• _Pasaje de origen_
------------------------------------------------------------

De momento, en enero de 1910, la paz en el Rif apenas supuso un alivio para Moret, el dirigente liberal que, como escribió Pabón, acabó siendo un náufrago de la tormenta que él mismo había desencadenado. La brevedad de su Gobierno se debió no tanto a la hostilidad de una parte del Ejército, al boicot de la oposición conservadora o a la amenaza de la Conjunción entre republicanos y socialistas, ratificada en noviembre del año anterior, sino a la falta de apoyos dentro de su propio partido. Los jefes de las facciones rivales intrigaron cerca de Palacio y consiguieron que el Rey, en febrero de 1910, en la llamada crisis del Miércoles de Ceniza, le retirara su confianza y nombrara en su lugar a José Canalejas. Su llegada al poder demostraba lo poco que habían cambiado los partidos políticos dinásticos, más parecidos todavía a las familias de notables y camarillas decimonónicas que a las modernas organizaciones de masas del siglo XX.
Sin embargo, una vez en el poder, Canalejas demostró su voluntad sincera de cambio, su decidido empeño en llevar adelante un programa completo de renovación liberal y reforma social. Y en un sentido muy diferente al intento anterior de Maura. Si el proyecto del líder conservador, temeroso de la participación de las masas, se basaba en la depuración del sistema electoral y de las instituciones públicas, en la moralización de la Administración, el impulso reformista de Canalejas descansaba en la regeneración social y cultural del pueblo, en el papel del Estado como protagonista de la modernización de la sociedad. Los casi tres años que estuvo al frente del Gobierno, hasta su asesinato en noviembre de 1912, supusieron el intento más serio y esperanzador de abrir una vía hacia la democracia desde el interior del sistema político de la Restauración, sin poner en cuestión, eso sí, los fundamentos de la monarquía constitucional.

------------------------------------------------------------

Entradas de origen
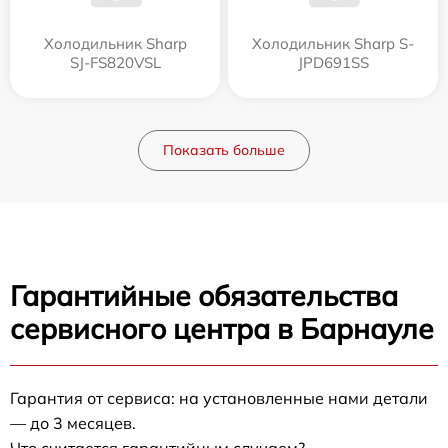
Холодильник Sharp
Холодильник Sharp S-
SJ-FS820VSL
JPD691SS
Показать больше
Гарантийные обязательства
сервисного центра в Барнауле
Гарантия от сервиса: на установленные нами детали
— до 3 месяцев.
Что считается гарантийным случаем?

------------------------------------------------------------

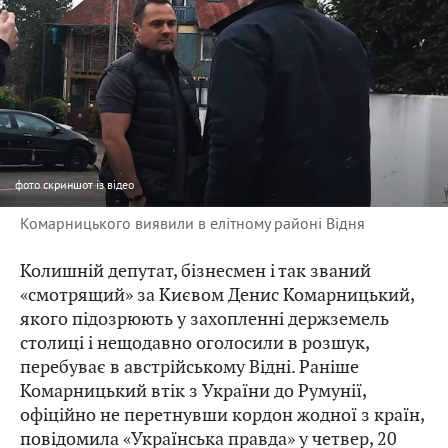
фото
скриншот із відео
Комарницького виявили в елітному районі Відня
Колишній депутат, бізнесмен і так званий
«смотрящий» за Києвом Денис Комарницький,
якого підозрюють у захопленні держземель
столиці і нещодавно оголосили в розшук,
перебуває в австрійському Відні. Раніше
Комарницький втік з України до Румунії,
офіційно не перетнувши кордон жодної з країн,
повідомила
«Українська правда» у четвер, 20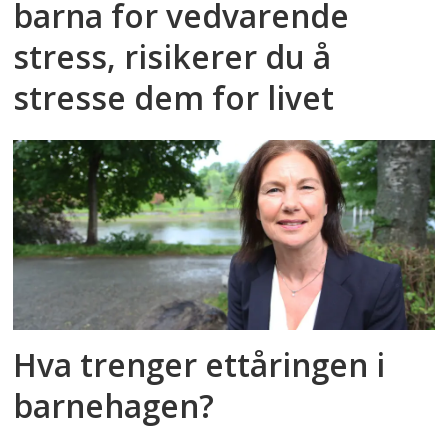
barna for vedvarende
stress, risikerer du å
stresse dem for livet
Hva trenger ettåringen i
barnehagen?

------------------------------------------------------------

• _El problema_
Según el pasaje sobre Canalejas, ¿en qué mes y año le retiró el Rey su confianza a Moret? Las entradas no tienen ningún papel en este ejercicio.

• _Resultado del ejercicio_
En febrero de 1910, en la llamada crisis del Miércoles de Ceniza.